Jason Renner, class of ’99, was the first in his family to go to college. He felt that being a “first generation college student” eased the pressure from his family to maintain certain grades or choose a specific career path. Ultimately, he decided to pursue engineering, and paid his own way through his time at Trine University, working about 20 hours per week.

Renner joined Sigma Phi Delta after he became friends with a few brothers in his freshman year engineering class. Due to his family background, he didn’t have prior exposure to anything engineering related, and Sigma Phi Delta provided the perfect environment to gain exposure and insight into the field. He also greatly enjoyed getting to know his brothers, who came from diverse backgrounds and experiences.

His connections with Sigma Phi Delta helped him get a cooperative education job for a geotechnical company while he was in school, which later helped him get his first post-graduation job.

After graduation, Renner worked in the private industry as a geotechnical engineer consultant for about three years in the Midwest. He spent the next five years with the US Air Force as a Civil Engineering Officer.

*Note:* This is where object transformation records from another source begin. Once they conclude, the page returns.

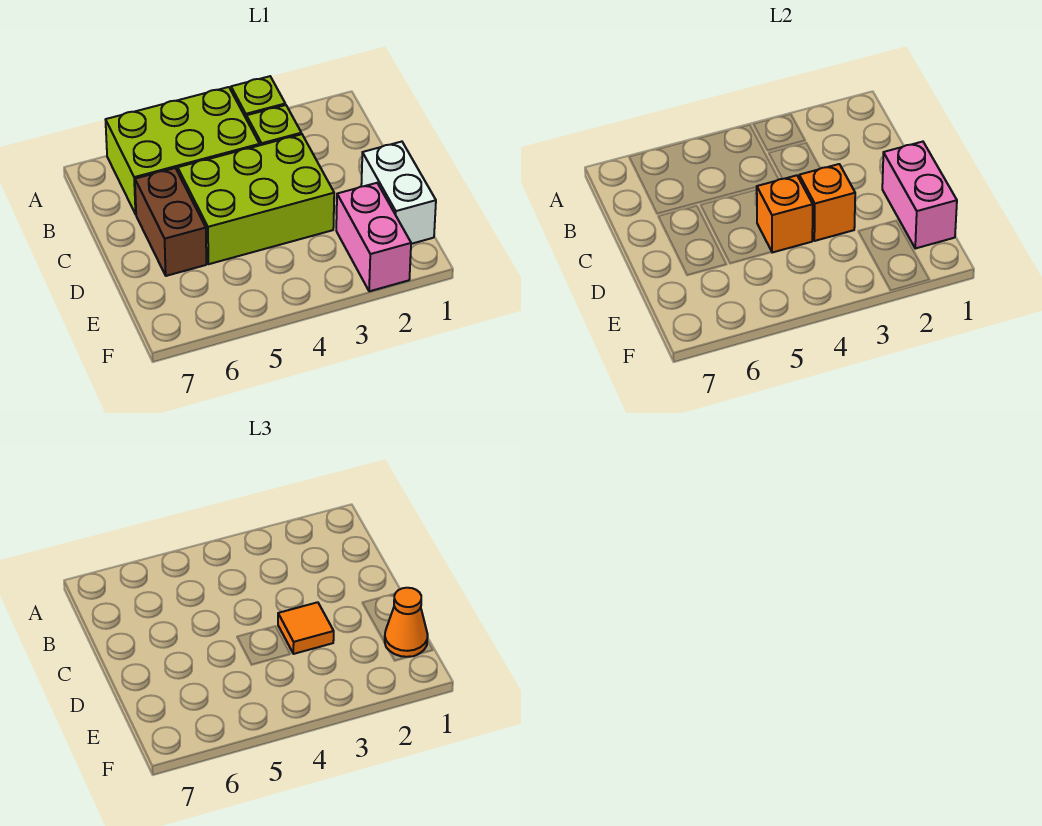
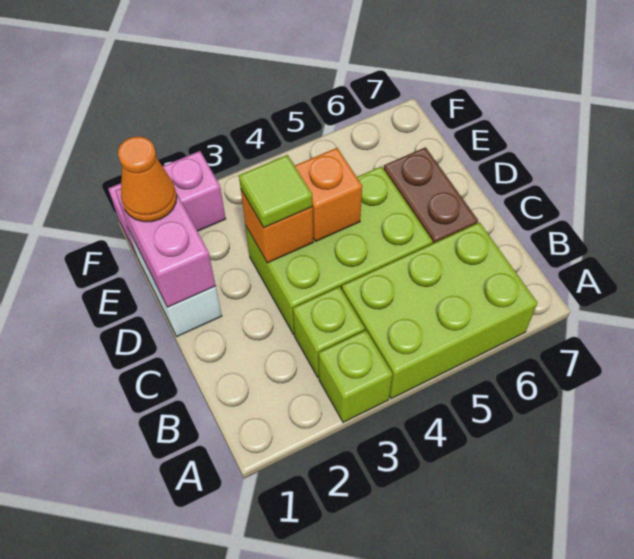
orange tile D3 level 3 -> lime tile D3 level 3
pink brick E2:F2 level 1 -> pink brick F1:F2 level 1

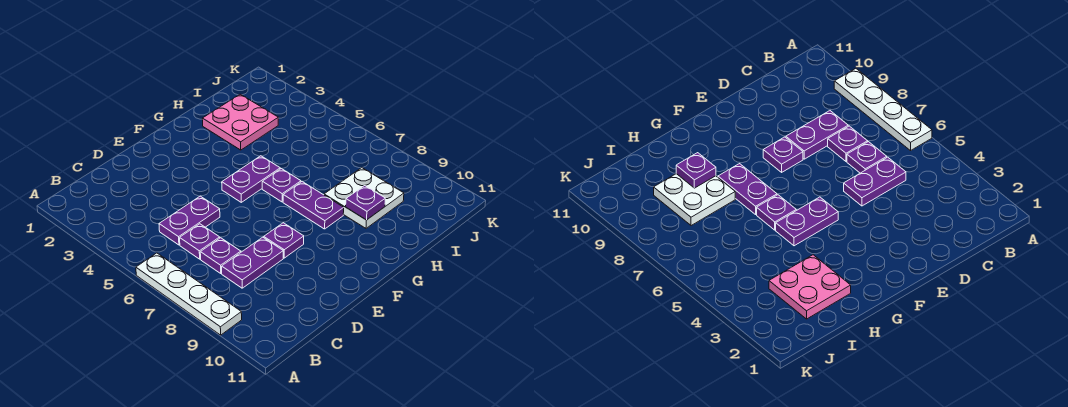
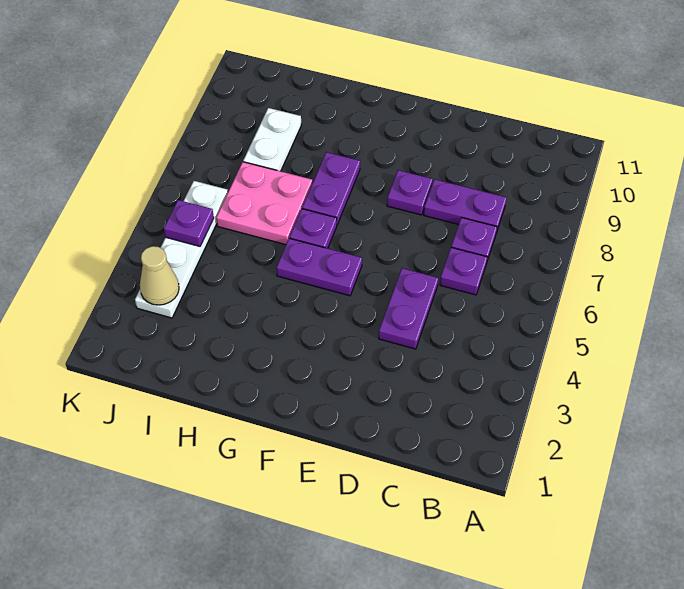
white plate A6:A9 level 1 -> white plate J3:J6 level 1
purple plate C5:D5 level 1 -> purple plate D4:D5 level 1
pink plate H2:I3 level 1 -> pink plate H6:I7 level 1
white plate H8:I9 level 1 -> white plate I8:I9 level 1
purple plate H9 level 2 -> purple plate J5 level 2
none -> tan cone J3 level 2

Because he didn’t go overseas to a combat zone, and spent his five years at state-side bases, he is considered a military veteran rather than a combat veteran. Although he was never deployed overseas himself, he remains supportive of those who are and have been. “Much thanks to all of the military veterans, past and present, who have spent time in deployed locations,”  he says.

Currently, Renner still works with the US Air Force as a civilian employee. He works for the US Air Force’s equivalent of the City/County Engineer’s Office, managing design and construction projects.  

“It’s really fun, and hopefully I can do this type of job for a long time,” Renner says. “You get to meet all kinds of people and help them get their jobs done by providing quality facilities and infrastructure for their interesting and diverse missions.”

Renner feels that his experience with Sigma Phi Delta helped prepare him for the US Air Force. He noticed that the Air Force’s foundations of leadership, discipline and organization are very similar those values of the fraternity, so the transition into the military wasn’t difficult. He also believes that the exposure to different leadership opportunities and interaction with a wide variety of people was also beneficial.

Renner doesn’t keep in touch with other alumni as much he would like because he lives far from the Midwest, but he still feels connected to the fraternity. He is looking forward to seeing the 75th homecoming celebration and continues to donate money to the fraternity.  

Renner has also traveled to Europe, Hawaii, Canada, Mexico and most of the lower 48 states with his wife. Their goal is to see all seven continents while they still have the time.